- [Task prompt] Read through the data and report every line in which the word "index" occurs.

******

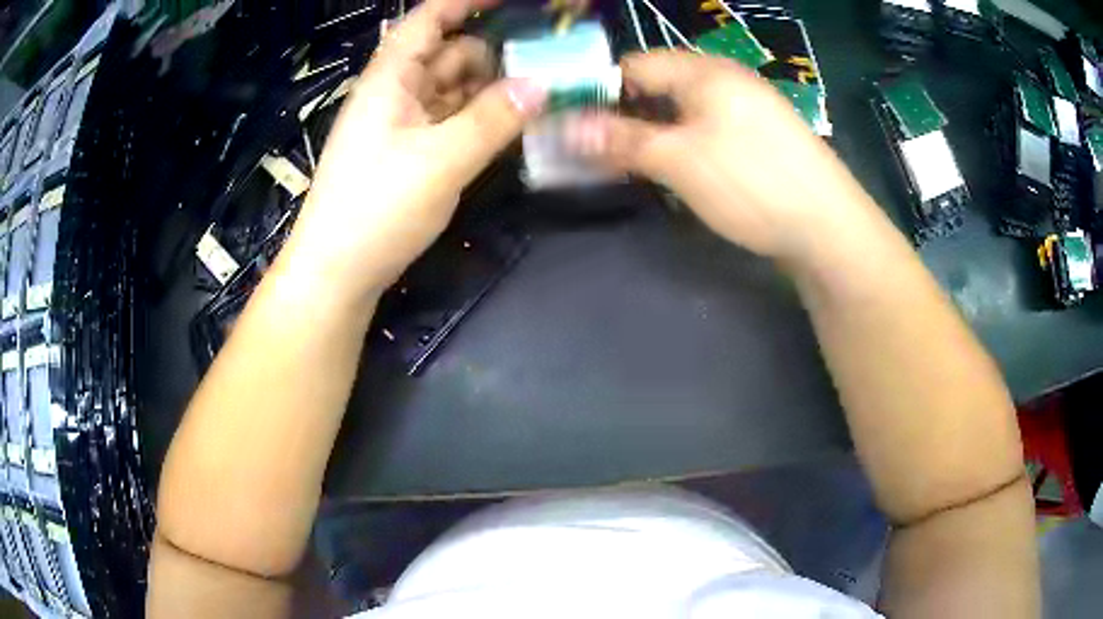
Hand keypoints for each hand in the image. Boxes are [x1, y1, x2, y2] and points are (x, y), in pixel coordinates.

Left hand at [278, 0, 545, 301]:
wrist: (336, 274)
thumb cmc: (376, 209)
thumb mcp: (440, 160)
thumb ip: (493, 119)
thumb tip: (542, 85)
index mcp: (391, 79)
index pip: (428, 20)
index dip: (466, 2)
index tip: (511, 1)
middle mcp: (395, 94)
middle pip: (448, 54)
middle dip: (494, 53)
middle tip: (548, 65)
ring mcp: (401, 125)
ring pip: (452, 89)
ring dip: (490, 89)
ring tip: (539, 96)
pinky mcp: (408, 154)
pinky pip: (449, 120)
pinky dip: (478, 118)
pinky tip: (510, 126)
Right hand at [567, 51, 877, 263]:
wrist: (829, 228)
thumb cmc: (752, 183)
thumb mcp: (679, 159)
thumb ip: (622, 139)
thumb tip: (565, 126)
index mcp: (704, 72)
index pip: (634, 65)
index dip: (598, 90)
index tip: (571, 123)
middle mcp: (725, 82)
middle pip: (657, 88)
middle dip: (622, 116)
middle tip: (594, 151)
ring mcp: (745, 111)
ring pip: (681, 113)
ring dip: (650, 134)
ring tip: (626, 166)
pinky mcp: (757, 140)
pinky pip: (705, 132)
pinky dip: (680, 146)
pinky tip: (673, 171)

******

- [Solution for this problem]
index mcp: (391, 79)
index pip: (428, 20)
index dip: (466, 2)
index tip: (511, 1)
index mcp: (704, 72)
index pip: (634, 65)
index dip: (598, 90)
index tip: (571, 123)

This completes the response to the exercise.